- [Directions for this task]: Rewrite every line of the items below, replacing "scientific name" with "Latin name" wherever it appears and leaving everything else unchanged.
=== Data shown ===
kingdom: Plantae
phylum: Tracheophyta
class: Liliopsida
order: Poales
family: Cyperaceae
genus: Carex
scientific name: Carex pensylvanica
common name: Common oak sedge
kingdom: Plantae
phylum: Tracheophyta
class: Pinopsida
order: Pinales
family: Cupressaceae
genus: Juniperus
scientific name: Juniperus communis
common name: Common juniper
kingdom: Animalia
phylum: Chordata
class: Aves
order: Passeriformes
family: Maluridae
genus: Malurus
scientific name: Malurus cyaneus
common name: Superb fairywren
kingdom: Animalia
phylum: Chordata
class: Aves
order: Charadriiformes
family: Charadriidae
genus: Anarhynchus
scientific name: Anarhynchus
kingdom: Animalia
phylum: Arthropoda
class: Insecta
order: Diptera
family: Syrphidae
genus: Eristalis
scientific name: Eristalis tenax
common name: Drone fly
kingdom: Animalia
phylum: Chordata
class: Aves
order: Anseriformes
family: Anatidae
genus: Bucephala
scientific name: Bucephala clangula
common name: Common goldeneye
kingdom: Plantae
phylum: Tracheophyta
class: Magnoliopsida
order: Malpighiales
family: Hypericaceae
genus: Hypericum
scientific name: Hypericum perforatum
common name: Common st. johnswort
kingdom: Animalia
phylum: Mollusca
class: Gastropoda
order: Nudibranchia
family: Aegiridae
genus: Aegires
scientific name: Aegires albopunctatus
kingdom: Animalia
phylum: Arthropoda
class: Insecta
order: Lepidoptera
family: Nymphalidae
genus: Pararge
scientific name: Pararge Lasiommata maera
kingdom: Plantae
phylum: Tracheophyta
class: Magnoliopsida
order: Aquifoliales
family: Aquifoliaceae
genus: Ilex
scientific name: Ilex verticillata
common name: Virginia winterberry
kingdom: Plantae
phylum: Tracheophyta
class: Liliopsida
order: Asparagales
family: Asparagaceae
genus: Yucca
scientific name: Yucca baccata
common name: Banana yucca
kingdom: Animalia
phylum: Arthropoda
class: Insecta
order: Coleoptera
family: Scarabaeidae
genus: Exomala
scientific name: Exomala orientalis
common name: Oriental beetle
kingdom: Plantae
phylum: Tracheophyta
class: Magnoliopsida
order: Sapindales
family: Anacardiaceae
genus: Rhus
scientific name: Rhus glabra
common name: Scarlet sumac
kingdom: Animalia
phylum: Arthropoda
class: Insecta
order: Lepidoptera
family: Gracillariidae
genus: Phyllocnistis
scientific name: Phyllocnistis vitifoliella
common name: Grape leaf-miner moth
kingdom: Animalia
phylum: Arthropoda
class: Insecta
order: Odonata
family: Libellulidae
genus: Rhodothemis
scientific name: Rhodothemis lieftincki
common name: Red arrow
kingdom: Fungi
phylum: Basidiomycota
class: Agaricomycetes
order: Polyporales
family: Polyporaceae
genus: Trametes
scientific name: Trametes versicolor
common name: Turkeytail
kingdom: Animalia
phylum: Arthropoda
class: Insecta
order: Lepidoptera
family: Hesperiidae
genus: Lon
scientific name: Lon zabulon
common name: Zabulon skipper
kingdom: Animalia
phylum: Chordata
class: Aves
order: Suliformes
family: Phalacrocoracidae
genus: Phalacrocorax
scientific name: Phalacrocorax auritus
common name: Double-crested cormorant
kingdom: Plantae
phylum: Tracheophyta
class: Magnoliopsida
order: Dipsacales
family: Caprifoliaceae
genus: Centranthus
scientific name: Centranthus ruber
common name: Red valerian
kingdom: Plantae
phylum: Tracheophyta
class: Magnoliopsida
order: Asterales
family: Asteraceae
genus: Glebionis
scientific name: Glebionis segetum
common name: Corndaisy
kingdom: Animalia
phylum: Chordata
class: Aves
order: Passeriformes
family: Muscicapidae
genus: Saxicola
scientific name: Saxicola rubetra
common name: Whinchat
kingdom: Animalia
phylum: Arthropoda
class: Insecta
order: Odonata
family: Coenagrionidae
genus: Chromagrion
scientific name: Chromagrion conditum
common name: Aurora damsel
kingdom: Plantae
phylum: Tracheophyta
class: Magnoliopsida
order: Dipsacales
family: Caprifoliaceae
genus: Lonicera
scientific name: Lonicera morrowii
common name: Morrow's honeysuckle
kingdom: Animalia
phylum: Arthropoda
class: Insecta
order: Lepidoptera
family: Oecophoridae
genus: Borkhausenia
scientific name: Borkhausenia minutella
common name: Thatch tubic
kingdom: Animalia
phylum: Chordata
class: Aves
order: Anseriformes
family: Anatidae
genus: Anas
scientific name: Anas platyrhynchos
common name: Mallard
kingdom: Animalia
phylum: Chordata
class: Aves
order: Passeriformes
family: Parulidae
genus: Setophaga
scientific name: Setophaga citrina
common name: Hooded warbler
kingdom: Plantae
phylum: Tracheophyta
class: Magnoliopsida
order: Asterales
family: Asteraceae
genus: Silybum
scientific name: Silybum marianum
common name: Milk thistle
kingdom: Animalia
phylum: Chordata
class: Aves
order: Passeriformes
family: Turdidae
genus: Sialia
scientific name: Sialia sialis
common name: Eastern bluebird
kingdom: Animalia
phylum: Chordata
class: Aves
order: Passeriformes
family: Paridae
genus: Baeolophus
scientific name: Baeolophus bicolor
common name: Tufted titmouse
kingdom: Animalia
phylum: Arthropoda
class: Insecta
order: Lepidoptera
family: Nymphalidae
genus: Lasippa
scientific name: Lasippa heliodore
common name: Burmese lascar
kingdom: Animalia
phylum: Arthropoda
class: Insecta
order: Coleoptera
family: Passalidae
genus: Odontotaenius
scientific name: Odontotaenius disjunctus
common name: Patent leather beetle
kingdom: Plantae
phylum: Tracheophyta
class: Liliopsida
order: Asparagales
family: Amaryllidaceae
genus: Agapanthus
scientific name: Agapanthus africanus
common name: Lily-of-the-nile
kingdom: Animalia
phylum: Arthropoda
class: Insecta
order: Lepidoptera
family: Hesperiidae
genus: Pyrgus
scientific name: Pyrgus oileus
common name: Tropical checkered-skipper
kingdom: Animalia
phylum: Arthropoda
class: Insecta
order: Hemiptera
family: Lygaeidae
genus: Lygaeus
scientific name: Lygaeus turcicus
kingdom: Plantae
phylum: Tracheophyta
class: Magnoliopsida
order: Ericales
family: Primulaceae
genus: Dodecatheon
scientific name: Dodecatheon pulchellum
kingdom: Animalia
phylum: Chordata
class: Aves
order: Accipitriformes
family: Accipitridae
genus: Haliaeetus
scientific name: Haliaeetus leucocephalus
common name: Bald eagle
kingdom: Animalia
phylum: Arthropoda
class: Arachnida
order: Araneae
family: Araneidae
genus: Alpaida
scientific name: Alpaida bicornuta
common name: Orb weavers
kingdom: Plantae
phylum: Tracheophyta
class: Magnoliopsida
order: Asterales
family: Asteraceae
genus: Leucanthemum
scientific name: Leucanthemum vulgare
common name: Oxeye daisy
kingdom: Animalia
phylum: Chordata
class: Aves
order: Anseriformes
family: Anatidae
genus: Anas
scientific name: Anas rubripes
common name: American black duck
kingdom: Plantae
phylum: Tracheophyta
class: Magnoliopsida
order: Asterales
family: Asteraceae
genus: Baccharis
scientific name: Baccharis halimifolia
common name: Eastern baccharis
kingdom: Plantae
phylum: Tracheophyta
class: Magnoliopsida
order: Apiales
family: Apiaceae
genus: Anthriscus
===
- [Response to the exercise]:
kingdom: Plantae
phylum: Tracheophyta
class: Liliopsida
order: Poales
family: Cyperaceae
genus: Carex
Latin name: Carex pensylvanica
common name: Common oak sedge
kingdom: Plantae
phylum: Tracheophyta
class: Pinopsida
order: Pinales
family: Cupressaceae
genus: Juniperus
Latin name: Juniperus communis
common name: Common juniper
kingdom: Animalia
phylum: Chordata
class: Aves
order: Passeriformes
family: Maluridae
genus: Malurus
Latin name: Malurus cyaneus
common name: Superb fairywren
kingdom: Animalia
phylum: Chordata
class: Aves
order: Charadriiformes
family: Charadriidae
genus: Anarhynchus
Latin name: Anarhynchus
kingdom: Animalia
phylum: Arthropoda
class: Insecta
order: Diptera
family: Syrphidae
genus: Eristalis
Latin name: Eristalis tenax
common name: Drone fly
kingdom: Animalia
phylum: Chordata
class: Aves
order: Anseriformes
family: Anatidae
genus: Bucephala
Latin name: Bucephala clangula
common name: Common goldeneye
kingdom: Plantae
phylum: Tracheophyta
class: Magnoliopsida
order: Malpighiales
family: Hypericaceae
genus: Hypericum
Latin name: Hypericum perforatum
common name: Common st. johnswort
kingdom: Animalia
phylum: Mollusca
class: Gastropoda
order: Nudibranchia
family: Aegiridae
genus: Aegires
Latin name: Aegires albopunctatus
kingdom: Animalia
phylum: Arthropoda
class: Insecta
order: Lepidoptera
family: Nymphalidae
genus: Pararge
Latin name: Pararge Lasiommata maera
kingdom: Plantae
phylum: Tracheophyta
class: Magnoliopsida
order: Aquifoliales
family: Aquifoliaceae
genus: Ilex
Latin name: Ilex verticillata
common name: Virginia winterberry
kingdom: Plantae
phylum: Tracheophyta
class: Liliopsida
order: Asparagales
family: Asparagaceae
genus: Yucca
Latin name: Yucca baccata
common name: Banana yucca
kingdom: Animalia
phylum: Arthropoda
class: Insecta
order: Coleoptera
family: Scarabaeidae
genus: Exomala
Latin name: Exomala orientalis
common name: Oriental beetle
kingdom: Plantae
phylum: Tracheophyta
class: Magnoliopsida
order: Sapindales
family: Anacardiaceae
genus: Rhus
Latin name: Rhus glabra
common name: Scarlet sumac
kingdom: Animalia
phylum: Arthropoda
class: Insecta
order: Lepidoptera
family: Gracillariidae
genus: Phyllocnistis
Latin name: Phyllocnistis vitifoliella
common name: Grape leaf-miner moth
kingdom: Animalia
phylum: Arthropoda
class: Insecta
order: Odonata
family: Libellulidae
genus: Rhodothemis
Latin name: Rhodothemis lieftincki
common name: Red arrow
kingdom: Fungi
phylum: Basidiomycota
class: Agaricomycetes
order: Polyporales
family: Polyporaceae
genus: Trametes
Latin name: Trametes versicolor
common name: Turkeytail
kingdom: Animalia
phylum: Arthropoda
class: Insecta
order: Lepidoptera
family: Hesperiidae
genus: Lon
Latin name: Lon zabulon
common name: Zabulon skipper
kingdom: Animalia
phylum: Chordata
class: Aves
order: Suliformes
family: Phalacrocoracidae
genus: Phalacrocorax
Latin name: Phalacrocorax auritus
common name: Double-crested cormorant
kingdom: Plantae
phylum: Tracheophyta
class: Magnoliopsida
order: Dipsacales
family: Caprifoliaceae
genus: Centranthus
Latin name: Centranthus ruber
common name: Red valerian
kingdom: Plantae
phylum: Tracheophyta
class: Magnoliopsida
order: Asterales
family: Asteraceae
genus: Glebionis
Latin name: Glebionis segetum
common name: Corndaisy
kingdom: Animalia
phylum: Chordata
class: Aves
order: Passeriformes
family: Muscicapidae
genus: Saxicola
Latin name: Saxicola rubetra
common name: Whinchat
kingdom: Animalia
phylum: Arthropoda
class: Insecta
order: Odonata
family: Coenagrionidae
genus: Chromagrion
Latin name: Chromagrion conditum
common name: Aurora damsel
kingdom: Plantae
phylum: Tracheophyta
class: Magnoliopsida
order: Dipsacales
family: Caprifoliaceae
genus: Lonicera
Latin name: Lonicera morrowii
common name: Morrow's honeysuckle
kingdom: Animalia
phylum: Arthropoda
class: Insecta
order: Lepidoptera
family: Oecophoridae
genus: Borkhausenia
Latin name: Borkhausenia minutella
common name: Thatch tubic
kingdom: Animalia
phylum: Chordata
class: Aves
order: Anseriformes
family: Anatidae
genus: Anas
Latin name: Anas platyrhynchos
common name: Mallard
kingdom: Animalia
phylum: Chordata
class: Aves
order: Passeriformes
family: Parulidae
genus: Setophaga
Latin name: Setophaga citrina
common name: Hooded warbler
kingdom: Plantae
phylum: Tracheophyta
class: Magnoliopsida
order: Asterales
family: Asteraceae
genus: Silybum
Latin name: Silybum marianum
common name: Milk thistle
kingdom: Animalia
phylum: Chordata
class: Aves
order: Passeriformes
family: Turdidae
genus: Sialia
Latin name: Sialia sialis
common name: Eastern bluebird
kingdom: Animalia
phylum: Chordata
class: Aves
order: Passeriformes
family: Paridae
genus: Baeolophus
Latin name: Baeolophus bicolor
common name: Tufted titmouse
kingdom: Animalia
phylum: Arthropoda
class: Insecta
order: Lepidoptera
family: Nymphalidae
genus: Lasippa
Latin name: Lasippa heliodore
common name: Burmese lascar
kingdom: Animalia
phylum: Arthropoda
class: Insecta
order: Coleoptera
family: Passalidae
genus: Odontotaenius
Latin name: Odontotaenius disjunctus
common name: Patent leather beetle
kingdom: Plantae
phylum: Tracheophyta
class: Liliopsida
order: Asparagales
family: Amaryllidaceae
genus: Agapanthus
Latin name: Agapanthus africanus
common name: Lily-of-the-nile
kingdom: Animalia
phylum: Arthropoda
class: Insecta
order: Lepidoptera
family: Hesperiidae
genus: Pyrgus
Latin name: Pyrgus oileus
common name: Tropical checkered-skipper
kingdom: Animalia
phylum: Arthropoda
class: Insecta
order: Hemiptera
family: Lygaeidae
genus: Lygaeus
Latin name: Lygaeus turcicus
kingdom: Plantae
phylum: Tracheophyta
class: Magnoliopsida
order: Ericales
family: Primulaceae
genus: Dodecatheon
Latin name: Dodecatheon pulchellum
kingdom: Animalia
phylum: Chordata
class: Aves
order: Accipitriformes
family: Accipitridae
genus: Haliaeetus
Latin name: Haliaeetus leucocephalus
common name: Bald eagle
kingdom: Animalia
phylum: Arthropoda
class: Arachnida
order: Araneae
family: Araneidae
genus: Alpaida
Latin name: Alpaida bicornuta
common name: Orb weavers
kingdom: Plantae
phylum: Tracheophyta
class: Magnoliopsida
order: Asterales
family: Asteraceae
genus: Leucanthemum
Latin name: Leucanthemum vulgare
common name: Oxeye daisy
kingdom: Animalia
phylum: Chordata
class: Aves
order: Anseriformes
family: Anatidae
genus: Anas
Latin name: Anas rubripes
common name: American black duck
kingdom: Plantae
phylum: Tracheophyta
class: Magnoliopsida
order: Asterales
family: Asteraceae
genus: Baccharis
Latin name: Baccharis halimifolia
common name: Eastern baccharis
kingdom: Plantae
phylum: Tracheophyta
class: Magnoliopsida
order: Apiales
family: Apiaceae
genus: Anthriscus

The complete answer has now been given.